--- Supplied passage Enclosed Below ---

Tuesday, August 16, 2011
Last week when I visited Glacier National Park, I discovered where the inspiration for Crayola's blue-green must have come from. The water there reflected the lush mountains, the white glaciers and the cloudless sky perfectly. That color combination resulted in my favorite waters I've yet to visit.
As I looked down on the creeks and lakes from my bicycle on the Going-to-the-Sun road, the view took my breath away.
If there is any place on this planet where one can still find purity and beauty, it might just be Glacier.
Now go visit before all the glaciers melt away.
Sunday, May 29, 2011
But then something kind of fell into my lap.
A few weeks ago, Sam and I stopped by World Cycle after a sweet mountain bike ride. Jared gave us a tour of the whole shop -- including the employee lounge, complete with its very own kegerator (earned by reaching their April sales goal). As we were sipping our frosty beverage, Jared mentioned that he'd heard through the grapevine that I was looking for a job. Before I knew it, I had an interview lined up with the head honcho Tom, and a week later was offered a part-time position on their sales staff.
At first I was psyched not only to have some source of income, but also to be working at the coolest bike shop in town. But now, after my first week of training (spent learning all sorts of things, from sales to bike technology to clothing to working the cash register), I can say that I am even more enthusiastic about this job than before. My coworkers are fantastic. The bikes and accessories we sell are top notch. And the vibe in the shop is unbeatable. From the moment a customer walks in the door, they're treated like a friend. And I get to talk about bikes and learn about bikes all the time -- and get paid for it!
So right now, I'm pretty dang satisfied with where I am. Not to worry; I haven't lost sight of my goals or plans. But this feels good. I'm learning. I'm pushing my comfort zone. I'm immersed in something I've never done before, yet at the same time something I've done for years and years. And I'll be helping people get fit, stay active, ride to work, spend time with their families - just that thought makes me smile.
Goodbye to anxiety, hello to right now.
Monday, May 2, 2011
Yesterday the President announced that the leader and founder of al-Qaeda, the endorser of the 9/11 terrorist attacks, Osama bin Laden, was killed by U.S. forces.
I think about the troops who are still putting their lives on the line, and wonder if they can come home sooner now.
I think about the terrorists and wonder if they will retaliate.
I think about the young boys in madrassas, being trained to terrorize.
I think about many things, and feel excitement, sadness, hesitance, uncertainty.
There have been about as many reactions to this news as there are people who have heard it. I think that alone proves that there can never be a single "right" solution to any problem. The question now is how we learn from this event, these past 10 years, the history of the world -- and how we move forward, embracing some sort of understanding of where everyone else is coming from.

--- End of Enclosed Supplied passage ---

§ Work instructions
Return the portion of the blog posts between "At first I was" and "paid for it!", inclusive, copied word for word. Draw only on the blog posts.

--- Available data Enclosed Below ---

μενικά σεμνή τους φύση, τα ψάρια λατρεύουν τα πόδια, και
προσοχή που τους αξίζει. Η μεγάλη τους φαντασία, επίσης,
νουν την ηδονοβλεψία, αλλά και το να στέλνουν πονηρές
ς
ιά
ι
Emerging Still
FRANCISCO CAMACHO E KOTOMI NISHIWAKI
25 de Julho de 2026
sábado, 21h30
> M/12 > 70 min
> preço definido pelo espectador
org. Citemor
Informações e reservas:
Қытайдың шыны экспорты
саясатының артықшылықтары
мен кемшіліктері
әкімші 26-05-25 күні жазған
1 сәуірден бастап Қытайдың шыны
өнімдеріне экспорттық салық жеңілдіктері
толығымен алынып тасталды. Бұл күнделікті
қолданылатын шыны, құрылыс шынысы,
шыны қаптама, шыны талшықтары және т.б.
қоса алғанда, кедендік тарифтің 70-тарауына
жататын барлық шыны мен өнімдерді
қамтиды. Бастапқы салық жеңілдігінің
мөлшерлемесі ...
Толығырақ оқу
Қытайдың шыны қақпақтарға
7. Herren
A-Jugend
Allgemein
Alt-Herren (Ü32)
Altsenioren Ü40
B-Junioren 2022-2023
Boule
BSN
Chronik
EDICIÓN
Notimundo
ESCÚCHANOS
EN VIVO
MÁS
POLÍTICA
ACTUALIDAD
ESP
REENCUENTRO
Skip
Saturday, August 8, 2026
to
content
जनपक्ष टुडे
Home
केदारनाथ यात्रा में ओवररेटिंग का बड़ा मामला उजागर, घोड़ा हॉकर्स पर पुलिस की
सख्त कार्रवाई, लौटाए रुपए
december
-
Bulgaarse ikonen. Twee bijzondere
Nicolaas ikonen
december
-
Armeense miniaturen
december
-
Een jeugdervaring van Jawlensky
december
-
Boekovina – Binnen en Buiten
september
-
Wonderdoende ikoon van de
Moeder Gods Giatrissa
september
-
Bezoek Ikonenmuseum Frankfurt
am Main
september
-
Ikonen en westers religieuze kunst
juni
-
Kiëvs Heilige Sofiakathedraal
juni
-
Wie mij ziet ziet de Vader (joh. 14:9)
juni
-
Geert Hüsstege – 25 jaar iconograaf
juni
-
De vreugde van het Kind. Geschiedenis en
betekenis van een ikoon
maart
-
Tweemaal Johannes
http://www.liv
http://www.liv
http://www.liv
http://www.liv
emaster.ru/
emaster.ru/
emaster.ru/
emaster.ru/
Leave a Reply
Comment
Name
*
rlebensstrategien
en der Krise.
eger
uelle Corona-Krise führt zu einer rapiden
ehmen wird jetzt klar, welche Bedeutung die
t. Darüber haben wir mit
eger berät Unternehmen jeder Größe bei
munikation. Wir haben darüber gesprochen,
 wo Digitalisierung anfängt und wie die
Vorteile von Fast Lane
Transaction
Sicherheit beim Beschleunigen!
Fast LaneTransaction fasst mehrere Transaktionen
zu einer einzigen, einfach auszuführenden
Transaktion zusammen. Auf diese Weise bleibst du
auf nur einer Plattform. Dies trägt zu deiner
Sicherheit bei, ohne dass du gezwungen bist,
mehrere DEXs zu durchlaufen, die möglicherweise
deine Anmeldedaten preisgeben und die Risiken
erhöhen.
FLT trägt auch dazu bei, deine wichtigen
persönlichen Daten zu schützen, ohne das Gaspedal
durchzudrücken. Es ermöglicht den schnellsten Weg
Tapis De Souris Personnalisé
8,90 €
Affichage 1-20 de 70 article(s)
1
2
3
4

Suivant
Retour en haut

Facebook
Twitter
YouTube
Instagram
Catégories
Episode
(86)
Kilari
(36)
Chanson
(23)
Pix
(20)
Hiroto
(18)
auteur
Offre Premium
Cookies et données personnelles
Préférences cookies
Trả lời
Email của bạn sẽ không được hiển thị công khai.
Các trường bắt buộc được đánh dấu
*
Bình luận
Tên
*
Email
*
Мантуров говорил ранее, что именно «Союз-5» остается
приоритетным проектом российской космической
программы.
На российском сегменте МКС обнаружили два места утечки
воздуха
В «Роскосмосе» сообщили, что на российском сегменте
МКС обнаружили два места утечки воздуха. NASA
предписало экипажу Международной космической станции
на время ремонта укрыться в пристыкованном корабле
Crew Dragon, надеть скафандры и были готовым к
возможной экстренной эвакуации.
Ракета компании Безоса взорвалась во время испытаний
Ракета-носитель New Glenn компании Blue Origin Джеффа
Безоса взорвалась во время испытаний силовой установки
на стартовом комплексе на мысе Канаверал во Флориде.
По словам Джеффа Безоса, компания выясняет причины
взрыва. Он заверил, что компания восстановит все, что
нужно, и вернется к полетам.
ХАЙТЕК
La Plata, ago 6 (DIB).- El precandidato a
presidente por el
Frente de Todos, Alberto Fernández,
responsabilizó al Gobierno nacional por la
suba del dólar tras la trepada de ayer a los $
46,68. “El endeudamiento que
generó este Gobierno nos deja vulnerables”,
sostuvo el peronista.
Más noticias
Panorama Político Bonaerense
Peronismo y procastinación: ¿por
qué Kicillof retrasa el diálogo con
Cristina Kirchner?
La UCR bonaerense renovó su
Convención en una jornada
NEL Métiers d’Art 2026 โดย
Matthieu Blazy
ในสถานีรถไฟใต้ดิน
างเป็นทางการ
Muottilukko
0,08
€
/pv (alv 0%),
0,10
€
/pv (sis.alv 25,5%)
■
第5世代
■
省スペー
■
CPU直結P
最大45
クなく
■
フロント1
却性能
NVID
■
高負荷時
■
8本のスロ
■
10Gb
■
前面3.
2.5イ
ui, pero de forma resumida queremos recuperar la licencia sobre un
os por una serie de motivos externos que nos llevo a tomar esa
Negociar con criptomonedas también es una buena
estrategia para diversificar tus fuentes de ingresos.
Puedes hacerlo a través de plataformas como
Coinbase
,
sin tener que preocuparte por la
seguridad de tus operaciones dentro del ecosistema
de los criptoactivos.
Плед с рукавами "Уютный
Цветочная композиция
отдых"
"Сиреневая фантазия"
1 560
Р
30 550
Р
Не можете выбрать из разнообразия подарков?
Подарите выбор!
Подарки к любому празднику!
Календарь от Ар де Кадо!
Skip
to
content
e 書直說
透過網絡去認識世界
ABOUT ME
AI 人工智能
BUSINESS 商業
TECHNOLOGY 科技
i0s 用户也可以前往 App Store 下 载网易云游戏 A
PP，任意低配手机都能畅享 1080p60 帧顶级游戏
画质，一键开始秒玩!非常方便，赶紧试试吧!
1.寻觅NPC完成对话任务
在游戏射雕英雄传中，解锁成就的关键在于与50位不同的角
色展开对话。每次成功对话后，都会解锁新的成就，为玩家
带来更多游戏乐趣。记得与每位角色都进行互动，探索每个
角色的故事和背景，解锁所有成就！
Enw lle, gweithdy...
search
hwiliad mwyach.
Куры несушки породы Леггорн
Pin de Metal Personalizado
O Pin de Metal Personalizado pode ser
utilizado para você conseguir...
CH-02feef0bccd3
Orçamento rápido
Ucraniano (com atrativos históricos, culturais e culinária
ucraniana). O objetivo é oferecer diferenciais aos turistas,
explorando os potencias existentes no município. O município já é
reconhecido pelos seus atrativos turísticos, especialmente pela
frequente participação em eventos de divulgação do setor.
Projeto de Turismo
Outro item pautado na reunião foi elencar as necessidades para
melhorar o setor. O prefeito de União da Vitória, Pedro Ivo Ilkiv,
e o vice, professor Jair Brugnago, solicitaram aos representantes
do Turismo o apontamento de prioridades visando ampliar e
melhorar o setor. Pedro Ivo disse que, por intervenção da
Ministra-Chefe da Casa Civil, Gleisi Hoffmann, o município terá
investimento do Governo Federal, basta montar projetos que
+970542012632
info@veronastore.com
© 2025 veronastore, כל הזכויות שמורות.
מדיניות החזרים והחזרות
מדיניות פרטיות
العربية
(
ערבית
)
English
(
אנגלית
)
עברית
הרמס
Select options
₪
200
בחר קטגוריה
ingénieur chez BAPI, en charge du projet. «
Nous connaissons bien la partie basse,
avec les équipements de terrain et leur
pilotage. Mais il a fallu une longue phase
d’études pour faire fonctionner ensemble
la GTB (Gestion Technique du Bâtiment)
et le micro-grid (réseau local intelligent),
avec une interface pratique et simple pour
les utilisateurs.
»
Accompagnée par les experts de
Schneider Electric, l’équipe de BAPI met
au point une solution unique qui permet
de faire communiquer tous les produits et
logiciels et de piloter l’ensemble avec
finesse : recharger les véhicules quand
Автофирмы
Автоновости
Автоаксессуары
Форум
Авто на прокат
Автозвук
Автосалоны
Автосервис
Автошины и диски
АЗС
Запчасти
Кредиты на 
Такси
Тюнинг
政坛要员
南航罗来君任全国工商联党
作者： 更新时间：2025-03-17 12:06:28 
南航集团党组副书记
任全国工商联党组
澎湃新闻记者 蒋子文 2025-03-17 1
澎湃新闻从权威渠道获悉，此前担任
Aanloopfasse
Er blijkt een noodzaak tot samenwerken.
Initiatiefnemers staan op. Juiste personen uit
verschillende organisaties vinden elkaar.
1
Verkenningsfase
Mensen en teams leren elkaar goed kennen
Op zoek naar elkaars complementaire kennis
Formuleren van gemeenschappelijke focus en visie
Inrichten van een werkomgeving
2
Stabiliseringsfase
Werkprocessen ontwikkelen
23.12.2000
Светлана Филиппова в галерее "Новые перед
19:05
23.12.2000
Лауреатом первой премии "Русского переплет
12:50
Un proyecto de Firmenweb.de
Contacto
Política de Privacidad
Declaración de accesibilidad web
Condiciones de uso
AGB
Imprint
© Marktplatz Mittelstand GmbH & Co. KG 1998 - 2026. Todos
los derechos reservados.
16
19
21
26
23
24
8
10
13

--- End of Enclosed Available data ---

§ Worked solution
At first I was psyched not only to have some source of income, but also to be working at the coolest bike shop in town. But now, after my first week of training (spent learning all sorts of things, from sales to bike technology to clothing to working the cash register), I can say that I am even more enthusiastic about this job than before. My coworkers are fantastic. The bikes and accessories we sell are top notch. And the vibe in the shop is unbeatable. From the moment a customer walks in the door, they're treated like a friend. And I get to talk about bikes and learn about bikes all the time -- and get paid for it!